The occupations represented in FedEx's H-1B hiring—computer systems analysts, software developers, and IT occupations—occupy different skill tiers than the logistics and distribution roles affected by WARN notices. The average H-1B salary of $71,784 places these positions in professional and technical categories, while displaced transportation and logistics workers typically earn lower wages without extensive retraining. This suggests FedEx is simultaneously reducing lower-skilled operational headcount while maintaining or expanding higher-skilled technical capacity.

This pattern raises legitimate policy questions about whether H-1B visa sponsorship should be restricted when companies simultaneously reduce domestic workforce through WARN notices. While the occupations differ, the appearance of contracting operational capacity while maintaining or expanding technical hiring attracts scrutiny regarding commitment to domestic employment. Workforce development advocates argue that resources invested in training domestic workers for technical roles might reduce reliance on visa sponsorship.

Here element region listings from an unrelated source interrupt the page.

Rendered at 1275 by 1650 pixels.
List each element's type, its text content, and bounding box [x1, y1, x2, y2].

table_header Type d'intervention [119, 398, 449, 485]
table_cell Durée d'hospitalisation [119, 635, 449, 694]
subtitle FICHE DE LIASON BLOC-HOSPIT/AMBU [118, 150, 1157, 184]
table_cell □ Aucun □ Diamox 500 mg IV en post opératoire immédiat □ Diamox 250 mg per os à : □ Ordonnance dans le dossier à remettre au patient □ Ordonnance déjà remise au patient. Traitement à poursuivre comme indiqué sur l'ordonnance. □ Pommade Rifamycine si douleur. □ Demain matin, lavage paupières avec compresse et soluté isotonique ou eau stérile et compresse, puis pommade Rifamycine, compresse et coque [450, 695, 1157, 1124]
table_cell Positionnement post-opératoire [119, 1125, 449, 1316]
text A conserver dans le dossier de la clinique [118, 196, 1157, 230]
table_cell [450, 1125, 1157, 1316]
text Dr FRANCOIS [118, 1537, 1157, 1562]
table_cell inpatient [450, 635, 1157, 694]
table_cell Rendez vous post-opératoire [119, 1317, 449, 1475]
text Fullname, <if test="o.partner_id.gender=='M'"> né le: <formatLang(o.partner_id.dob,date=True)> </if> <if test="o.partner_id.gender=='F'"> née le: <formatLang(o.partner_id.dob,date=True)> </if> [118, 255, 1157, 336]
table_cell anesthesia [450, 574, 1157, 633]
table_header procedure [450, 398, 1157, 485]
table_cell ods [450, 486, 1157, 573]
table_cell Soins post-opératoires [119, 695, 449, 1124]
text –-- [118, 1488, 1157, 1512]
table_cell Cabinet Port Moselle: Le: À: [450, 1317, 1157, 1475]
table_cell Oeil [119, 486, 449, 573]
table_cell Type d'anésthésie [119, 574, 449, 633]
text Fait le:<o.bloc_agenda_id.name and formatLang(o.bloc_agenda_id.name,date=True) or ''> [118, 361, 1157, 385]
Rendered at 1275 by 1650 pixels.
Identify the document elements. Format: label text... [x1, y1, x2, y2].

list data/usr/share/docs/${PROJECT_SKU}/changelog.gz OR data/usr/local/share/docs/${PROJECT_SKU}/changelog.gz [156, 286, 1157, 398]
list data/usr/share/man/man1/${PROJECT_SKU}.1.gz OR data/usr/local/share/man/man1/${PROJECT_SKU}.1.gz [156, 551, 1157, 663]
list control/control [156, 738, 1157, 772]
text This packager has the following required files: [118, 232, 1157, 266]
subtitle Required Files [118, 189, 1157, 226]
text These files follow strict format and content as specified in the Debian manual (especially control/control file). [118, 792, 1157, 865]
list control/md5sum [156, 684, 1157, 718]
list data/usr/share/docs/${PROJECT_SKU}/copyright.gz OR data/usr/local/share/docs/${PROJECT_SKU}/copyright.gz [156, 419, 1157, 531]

Across Tennessee, computer-related occupations dominate H-1B petitions—3,353 computer systems analysts, 1,934 computer programmers, 1,886 software developers in applications. These occupations represent a persistent, structural gap between available domestic talent and employer demand, suggesting that some H-1B hiring reflects genuine skill shortages rather than labor cost reduction. However, the salary ranges for these positions ($63,536 to $79,583 average) suggest some positions are moderately compensated, creating legitimate debate about whether visa sponsorship is necessary or primarily driven by cost considerations.

Forward Outlook for Lebanon's Labor Market

Lebanon confronts a labor market inflection point. The acceleration of WARN notices in 2025-2026 combined with three additional notices projected for 2026 suggests continued workforce reduction activity. Transportation and logistics employers, concentrated in Lebanon's economy, face ongoing pressure from automation, post-pandemic demand normalization, and operational consolidation.

Economic development efforts should focus on diversifying beyond transportation and logistics into sectors with stronger growth trajectories. Healthcare, professional services, advanced manufacturing, and technology sectors offer opportunities for employment growth and higher average wages. Community colleges and workforce development programs should prepare workers for transitions into these sectors through training in healthcare support roles, technical skills, and advanced manufacturing techniques.

The state's strong labor market conditions create a window for transition and retraining. With Tennessee unemployment at 3.5 percent and job openings available, displaced workers face better-than-average prospects for reemployment compared to periods of broader economic weakness. However, without proactive workforce development initiatives, individual workers may accept lower-wage positions in nearby sectors rather than investing in retraining for higher-potential roles.

Lebanon's layoff concentration in two companies—FedEx and Smoky Mountain Logistics—should inform municipal economic development strategy. Reducing dependence on logistics operations through attraction of alternative sectors builds resilience against future cyclical pressures or operational changes within these large employers. The example of FedEx's simultaneous domestic workforce reduction and H-1B technical hiring suggests that large employers may lack commitment to maintaining stable domestic employment levels regardless of company-wide hiring activity.